# Extract
********

Ok, so I have been working on it a bit I think I might have a solution for you.

If a emmetrope in air sees 20/20 and the cornea is 48D like you mentioned previously, and the index is 1.374 as mentioned previously then

The object at 6m (or 20feet) has the effective vergence of -0.17D

D=1/-6=-0.166

So the light entering the cornea has a vergence of -0.17

So the light entering the cornea + the coneal power gives us the total power through the system

Dtotal=+48.00 + (-0.17) = 47.83 is the vergence leaving the cornea plane, since this is an emmetrope the focal point is going to fall on the retina, so:

fcornea1.374/47.83=28.7mm

So now we have our system, the light leaves an object at 6000mm (6m or 20ft) and is refracted at the cornea plane then comes to a focus 28.7mm past the corneal plane. if we were to equate the cornea to a lens and find the radius we would be able to accurately determine the power of the cornea under water.

********

# Exercise description
Extend the calculation of the cornea's power under water, picking up right after its final sentence.

********

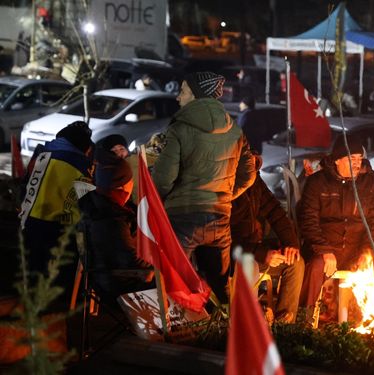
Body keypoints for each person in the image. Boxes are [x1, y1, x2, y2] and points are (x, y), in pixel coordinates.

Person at [152, 71, 256, 302]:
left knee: (173, 287)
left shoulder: (179, 129)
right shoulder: (236, 131)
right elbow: (249, 176)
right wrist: (223, 196)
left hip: (182, 218)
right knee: (221, 290)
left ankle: (172, 337)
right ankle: (225, 334)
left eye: (183, 91)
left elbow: (162, 180)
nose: (178, 97)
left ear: (197, 95)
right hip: (220, 219)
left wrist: (160, 202)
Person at [299, 136, 374, 309]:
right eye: (351, 159)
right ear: (337, 160)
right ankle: (304, 318)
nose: (357, 163)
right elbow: (308, 221)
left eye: (359, 159)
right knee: (316, 267)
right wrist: (324, 250)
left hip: (356, 250)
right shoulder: (317, 183)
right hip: (325, 250)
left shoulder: (369, 184)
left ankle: (373, 321)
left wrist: (366, 251)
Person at [230, 153, 304, 323]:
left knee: (295, 263)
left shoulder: (255, 183)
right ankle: (249, 326)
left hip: (255, 250)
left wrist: (291, 243)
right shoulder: (225, 188)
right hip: (232, 257)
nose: (253, 169)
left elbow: (275, 212)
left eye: (256, 164)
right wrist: (261, 253)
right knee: (252, 265)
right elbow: (224, 241)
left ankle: (284, 324)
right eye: (249, 164)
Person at [20, 121, 94, 274]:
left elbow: (24, 186)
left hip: (30, 220)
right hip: (60, 227)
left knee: (33, 269)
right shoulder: (80, 166)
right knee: (57, 276)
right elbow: (87, 203)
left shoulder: (41, 156)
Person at [78, 150, 152, 301]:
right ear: (124, 186)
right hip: (122, 287)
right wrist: (156, 264)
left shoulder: (95, 205)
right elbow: (132, 261)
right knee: (176, 281)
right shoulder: (112, 218)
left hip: (104, 281)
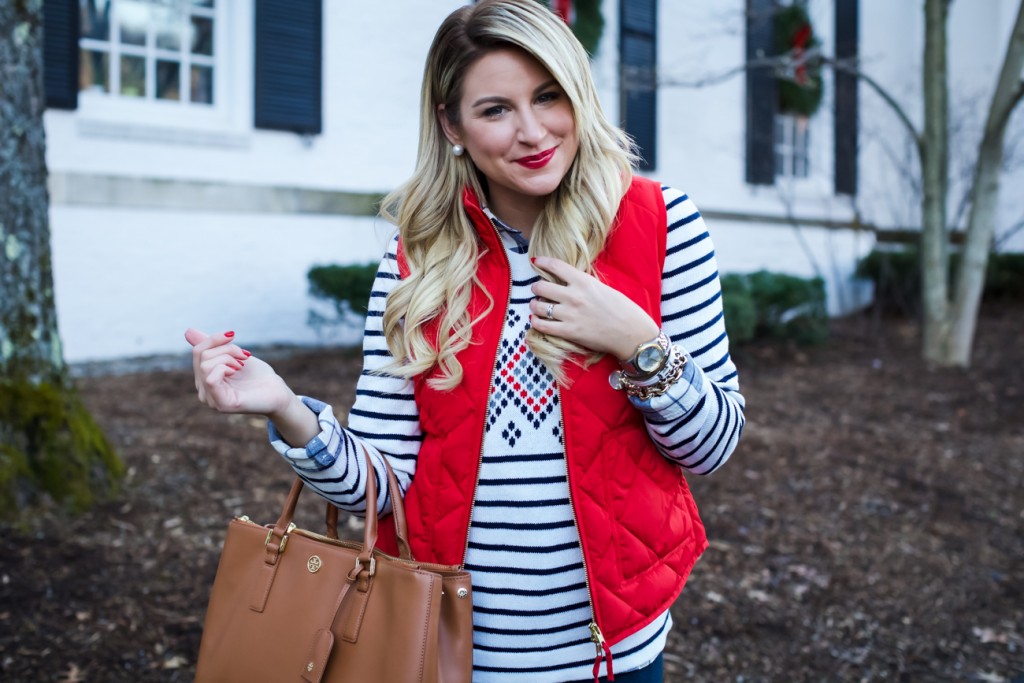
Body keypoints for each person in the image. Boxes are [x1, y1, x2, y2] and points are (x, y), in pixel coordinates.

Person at [185, 1, 745, 681]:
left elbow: (712, 447)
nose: (532, 131)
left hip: (614, 656)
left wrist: (637, 341)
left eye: (548, 96)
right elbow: (381, 485)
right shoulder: (416, 260)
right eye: (496, 110)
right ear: (452, 124)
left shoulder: (662, 227)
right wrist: (286, 410)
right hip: (450, 653)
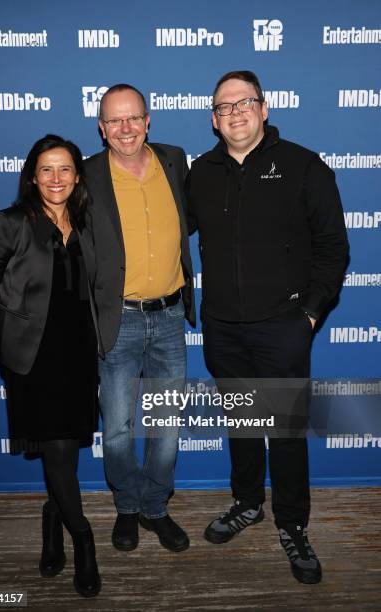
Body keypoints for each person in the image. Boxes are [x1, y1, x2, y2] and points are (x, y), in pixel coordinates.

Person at [186, 71, 349, 584]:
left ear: (264, 108)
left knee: (284, 431)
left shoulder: (304, 166)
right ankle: (247, 502)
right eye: (224, 107)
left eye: (244, 103)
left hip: (283, 325)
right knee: (242, 425)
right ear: (213, 119)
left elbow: (333, 248)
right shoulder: (201, 173)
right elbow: (157, 229)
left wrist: (309, 315)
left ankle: (293, 524)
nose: (234, 113)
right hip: (223, 327)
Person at [0, 134, 102, 598]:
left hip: (80, 357)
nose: (56, 178)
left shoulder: (85, 221)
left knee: (62, 454)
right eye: (46, 169)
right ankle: (82, 537)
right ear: (31, 175)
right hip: (34, 361)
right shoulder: (11, 223)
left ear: (77, 175)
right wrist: (14, 325)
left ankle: (51, 519)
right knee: (60, 452)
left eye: (65, 169)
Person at [84, 84, 195, 553]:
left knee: (167, 429)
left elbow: (194, 219)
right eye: (115, 121)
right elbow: (54, 221)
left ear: (148, 121)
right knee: (117, 432)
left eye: (134, 118)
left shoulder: (175, 160)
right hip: (119, 322)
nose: (125, 129)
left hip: (169, 317)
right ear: (101, 128)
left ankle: (155, 508)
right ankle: (128, 507)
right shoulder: (87, 174)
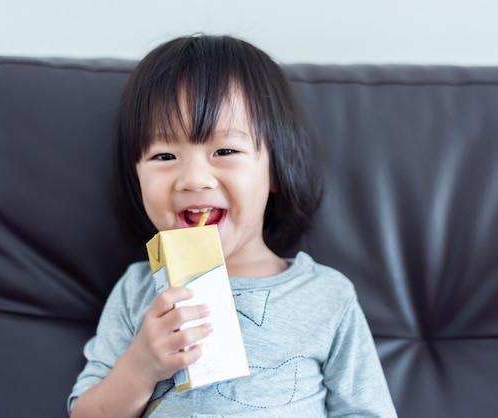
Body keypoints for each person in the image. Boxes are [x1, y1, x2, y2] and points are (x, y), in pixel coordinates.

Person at [67, 34, 398, 418]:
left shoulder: (326, 296)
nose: (193, 179)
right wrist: (142, 365)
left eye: (225, 151)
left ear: (274, 169)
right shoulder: (137, 291)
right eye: (164, 155)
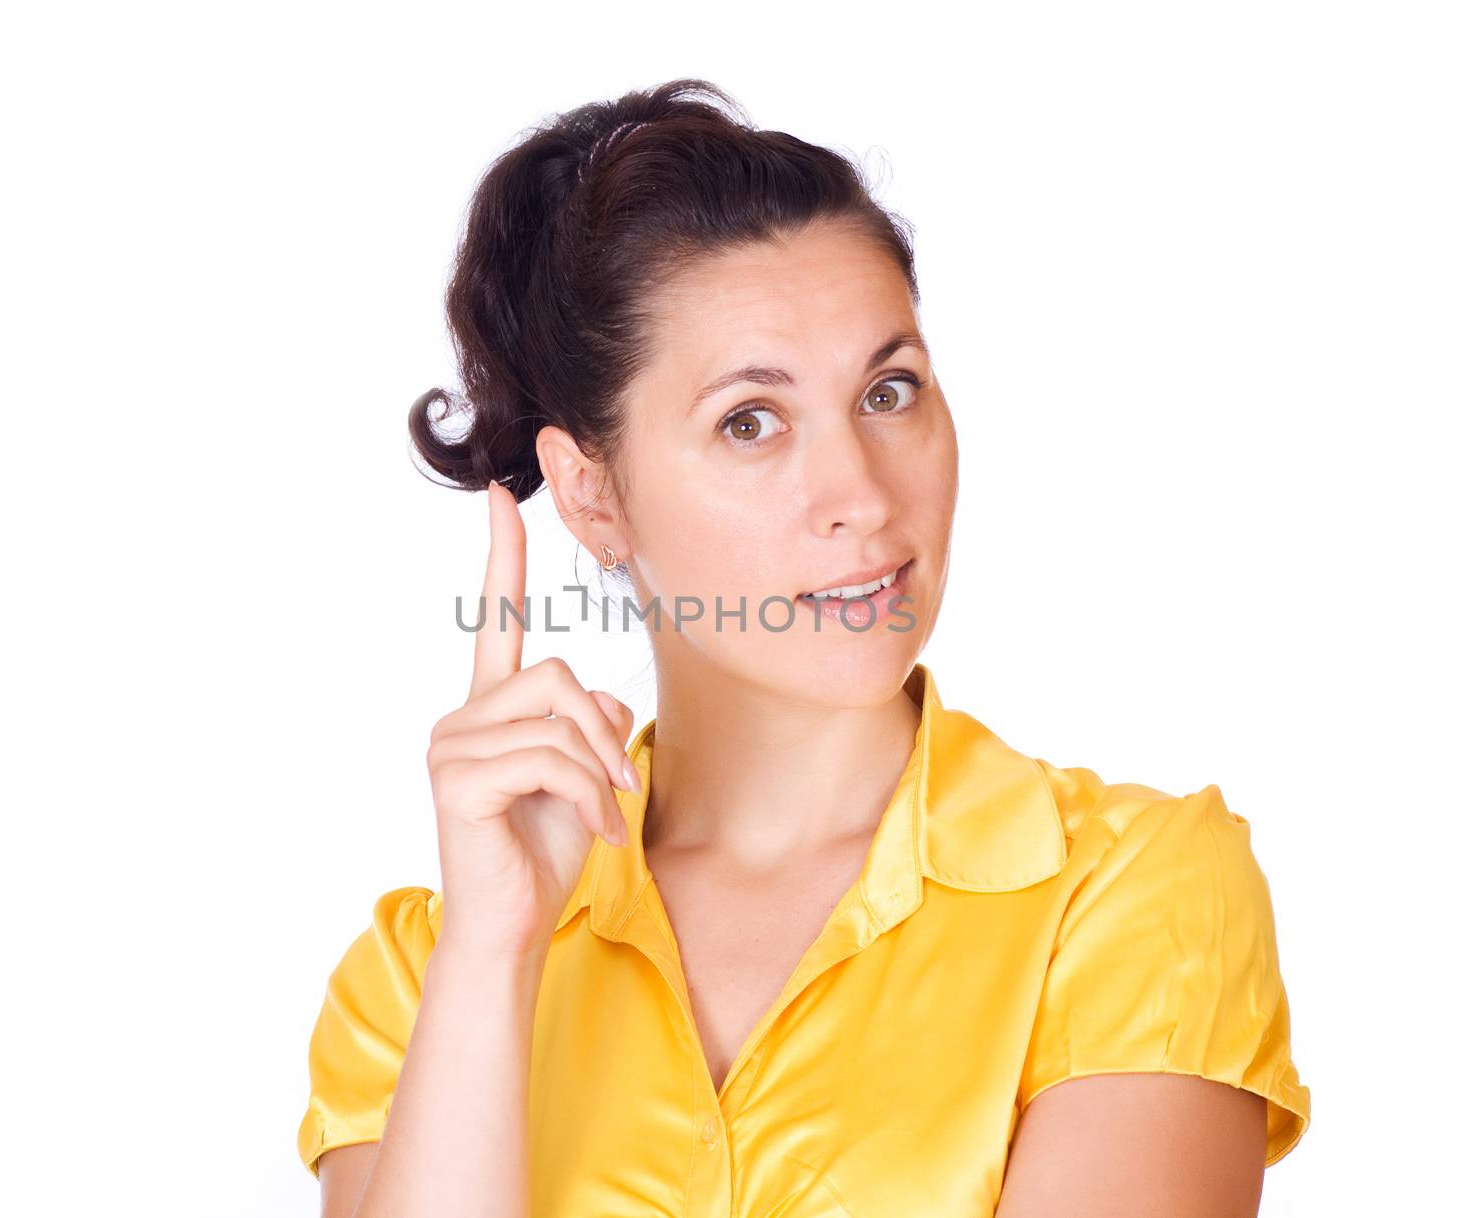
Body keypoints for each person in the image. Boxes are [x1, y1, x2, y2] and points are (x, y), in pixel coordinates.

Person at [296, 79, 1311, 1217]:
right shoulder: (423, 975)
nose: (862, 495)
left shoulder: (1133, 890)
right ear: (591, 496)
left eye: (888, 392)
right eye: (750, 421)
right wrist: (493, 957)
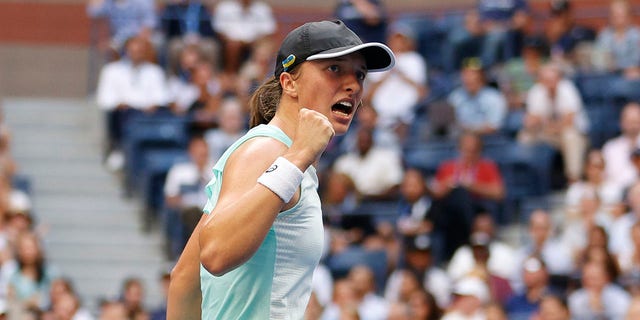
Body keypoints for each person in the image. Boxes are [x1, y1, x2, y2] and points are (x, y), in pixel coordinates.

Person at [166, 20, 395, 319]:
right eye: (335, 69)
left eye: (360, 74)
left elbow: (185, 278)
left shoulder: (273, 152)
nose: (353, 85)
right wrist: (299, 154)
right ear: (290, 83)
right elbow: (215, 254)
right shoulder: (269, 151)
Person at [518, 62, 588, 183]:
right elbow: (530, 120)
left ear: (559, 79)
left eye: (552, 79)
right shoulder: (536, 91)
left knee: (570, 136)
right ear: (540, 80)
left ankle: (574, 179)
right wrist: (537, 122)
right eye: (546, 80)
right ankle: (524, 177)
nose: (550, 83)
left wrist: (545, 123)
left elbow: (569, 120)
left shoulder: (567, 89)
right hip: (548, 133)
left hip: (573, 133)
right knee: (525, 136)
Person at [212, 0, 276, 75]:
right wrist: (235, 42)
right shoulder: (225, 7)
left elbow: (268, 32)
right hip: (231, 43)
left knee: (265, 48)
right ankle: (230, 75)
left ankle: (261, 77)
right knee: (233, 46)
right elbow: (220, 32)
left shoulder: (263, 8)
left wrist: (252, 42)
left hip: (256, 43)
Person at [447, 57, 507, 136]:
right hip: (460, 141)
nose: (468, 78)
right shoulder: (455, 96)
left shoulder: (495, 98)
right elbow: (449, 124)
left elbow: (495, 127)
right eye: (465, 74)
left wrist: (470, 130)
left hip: (490, 142)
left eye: (472, 74)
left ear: (481, 76)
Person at [594, 0, 640, 76]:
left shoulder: (637, 35)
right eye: (614, 15)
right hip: (607, 76)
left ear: (629, 16)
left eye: (620, 15)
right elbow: (600, 59)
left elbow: (635, 61)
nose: (617, 18)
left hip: (632, 78)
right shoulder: (604, 35)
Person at [602, 102, 640, 191]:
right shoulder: (610, 148)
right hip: (617, 195)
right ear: (621, 123)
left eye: (636, 122)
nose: (633, 126)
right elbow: (606, 178)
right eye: (630, 122)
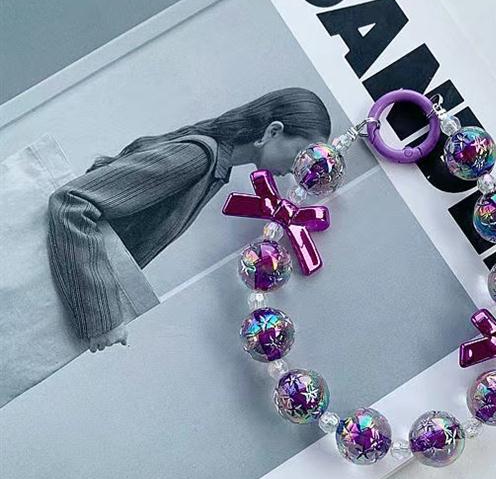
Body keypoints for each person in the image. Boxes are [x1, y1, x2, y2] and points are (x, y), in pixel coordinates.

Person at [48, 87, 331, 352]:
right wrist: (102, 318)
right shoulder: (198, 158)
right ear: (273, 131)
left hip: (60, 288)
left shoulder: (212, 168)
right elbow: (73, 202)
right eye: (300, 155)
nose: (297, 170)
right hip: (55, 286)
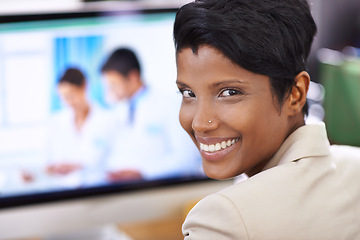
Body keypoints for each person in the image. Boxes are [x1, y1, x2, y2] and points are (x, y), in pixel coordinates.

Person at [173, 0, 360, 239]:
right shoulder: (356, 165)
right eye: (188, 93)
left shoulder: (222, 220)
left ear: (296, 93)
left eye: (230, 93)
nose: (200, 122)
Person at [101, 48, 201, 182]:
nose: (110, 90)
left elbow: (186, 159)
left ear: (133, 77)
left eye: (114, 84)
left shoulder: (170, 106)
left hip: (159, 188)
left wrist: (143, 172)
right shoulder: (118, 111)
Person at [47, 67, 113, 187]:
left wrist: (77, 166)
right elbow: (50, 160)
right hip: (65, 191)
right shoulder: (56, 121)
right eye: (63, 97)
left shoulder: (107, 119)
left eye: (71, 96)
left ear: (84, 86)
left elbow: (111, 161)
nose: (68, 102)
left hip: (99, 189)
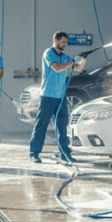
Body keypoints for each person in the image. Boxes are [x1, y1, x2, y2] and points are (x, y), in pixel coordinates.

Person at [28, 31, 86, 164]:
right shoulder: (48, 53)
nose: (65, 44)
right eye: (63, 42)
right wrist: (72, 62)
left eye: (66, 42)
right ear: (56, 40)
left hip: (60, 97)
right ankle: (34, 153)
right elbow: (57, 68)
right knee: (41, 125)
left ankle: (65, 154)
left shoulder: (66, 56)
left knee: (62, 127)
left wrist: (83, 59)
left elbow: (77, 69)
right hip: (47, 96)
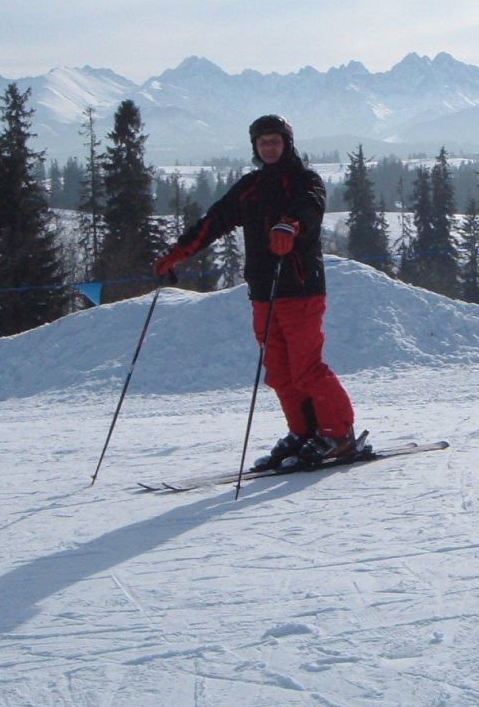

********

# Output below
Dcorneaair=(1.374-1)/48.0=7.79mm radius

Since the radius doesn't change we can now find the power in water

Dcorneawater=(1.374-1.33)/.00779=5.65D

So now we know that the power of the cornea underwater is 5.65D and the light entering the cornea under water is:

Dobjectunderwater=1.33/-6=-0.22D 

So the power leaving the cornea is 

Dcorneawaterout=5.65 + (-0.22)=5.43D leaving the corneal plane. Form here we now that we need an additional:

Dlens=47.83-5.43=42.4D at the corneal plane to make up for the loss.

This is where we compensate the lens for the vertex change:

1.33/42.4=31.4mm focal distance lens we are moving it 10mm in front of the eye so 41.4mm focal length which is the equivalent of a lens of power:

1.33/0.0414 = 32.13D lens

About the same thing as lensgrinder, so I would assume that it should be correct, although I took the long way around and factored the objects vergence into the equations.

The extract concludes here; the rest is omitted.